### TEXT SEGMENT
Blind met Ralph Gibson in Paris. The American photographer talks about his latest book Refractions 2, his vision of photography, and his quest for a third language combining image and music.

Les Deux Musées, a café across the street from the Musée d’Orsay: Ralph Gibson is sitting at a table, with a Leica hanging off his shoulder like a natural extension of his body. His eye lingers on a poster pasted on the side of a kiosk: “Behind you, there’s a picture of a hotel, that’s the Hotel Chelsea in New York. I lived there for three years from 1967 to 1969, and it was there that I met Leonard Cohen. We became very good friends, (Gibson would accompany him on the guitar on the album New Skin for Old Ceremony,1974), Everyone was at that hotel!” 

Arriving at, now-iconic, artists’ haunt, with $200 to his name and three Leicas, two of which he’d pawned, Gibson became Robert Frank’s assistant. He had already followed Dorothea Lange’s precepts in the early 1960s and as a child, had hung around the film sets of Alfred Hitchcock, who employed his father as an assistant. Some would say, he attended the right school. 

Born in 1939, Gibson went through the US Navy photography program before doing a stint at Magnum and honing his bright blue eye in the company the masters. “They welcomed me into their world because I was younger and wasn’t competition as a photographer,” he recalls.

### INFORMATION SHOWN

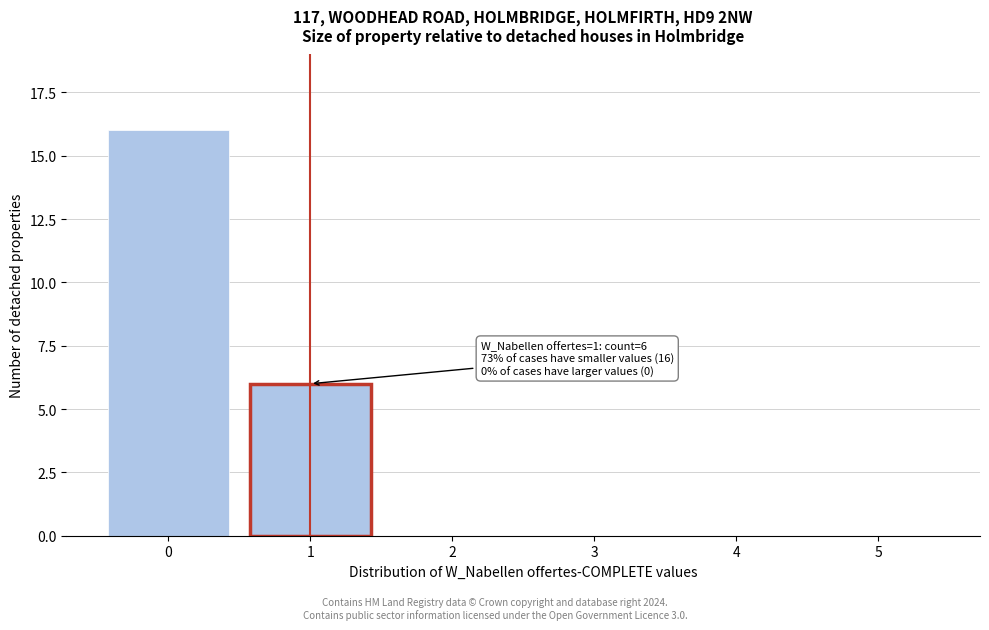

Reading left to right, list all the values displayed in this chart.

0=16	1=6	2=0	3=0	4=0	5=0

### INSTRUCTION
Reproduce the part of the Ralph Gibson text starting at "Arriving at, now-iconic, artists’" and ending at "the right school.", keeping every word and mark unchanged.

### OUTPUT FOR THIS EXERCISE
Arriving at, now-iconic, artists’ haunt, with $200 to his name and three Leicas, two of which he’d pawned, Gibson became Robert Frank’s assistant. He had already followed Dorothea Lange’s precepts in the early 1960s and as a child, had hung around the film sets of Alfred Hitchcock, who employed his father as an assistant. Some would say, he attended the right school.